Records from a data source
□ □ □ □ □ □ □

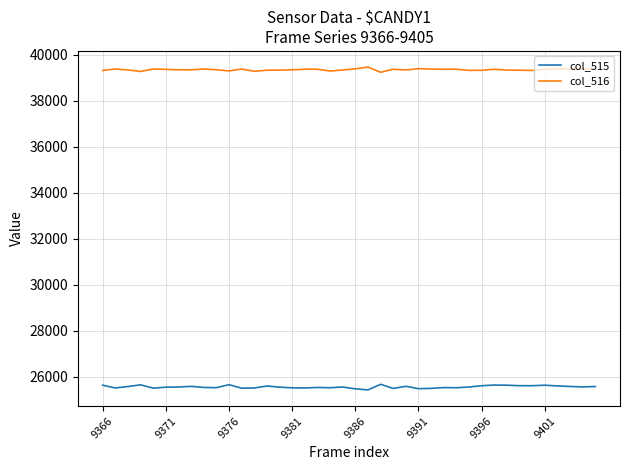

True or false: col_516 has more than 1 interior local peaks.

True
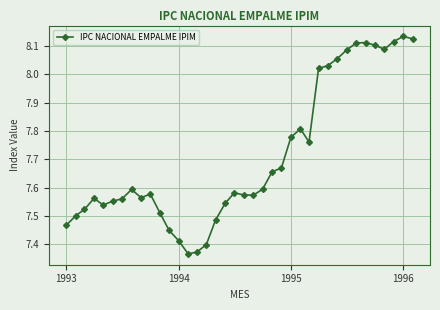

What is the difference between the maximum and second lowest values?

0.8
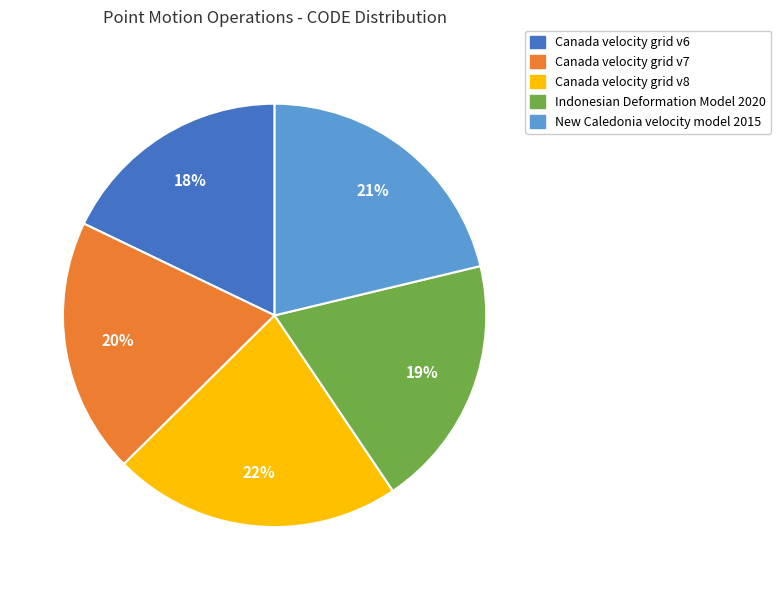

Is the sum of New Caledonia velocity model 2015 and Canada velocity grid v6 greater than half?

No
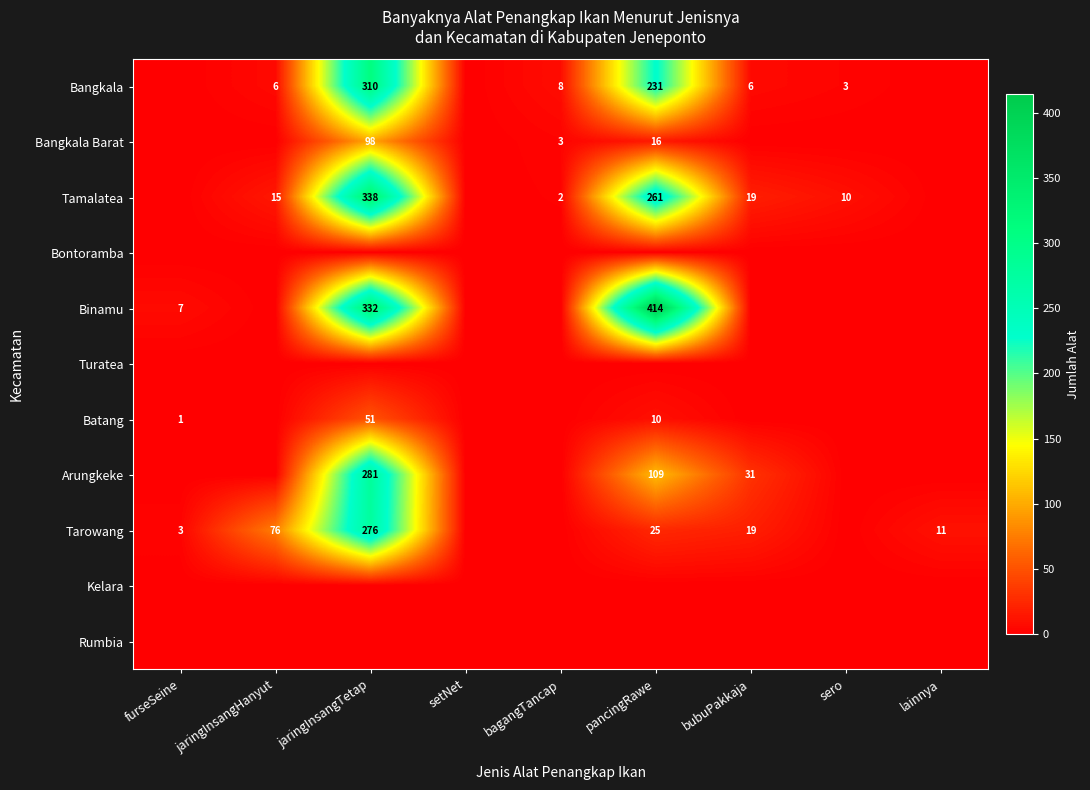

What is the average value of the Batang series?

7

□ □ □ □ □ □ □

INSTRUCTIONS FOR THE TASK ▸
Copy out every line of the listing above word for word, omitting the pictures.

WRITTEN REPLY ▸
True or false: col_516 has more than 1 interior local peaks.

True

What is the difference between the maximum and second lowest values?

0.8

Is the sum of New Caledonia velocity model 2015 and Canada velocity grid v6 greater than half?

No

What is the average value of the Batang series?

7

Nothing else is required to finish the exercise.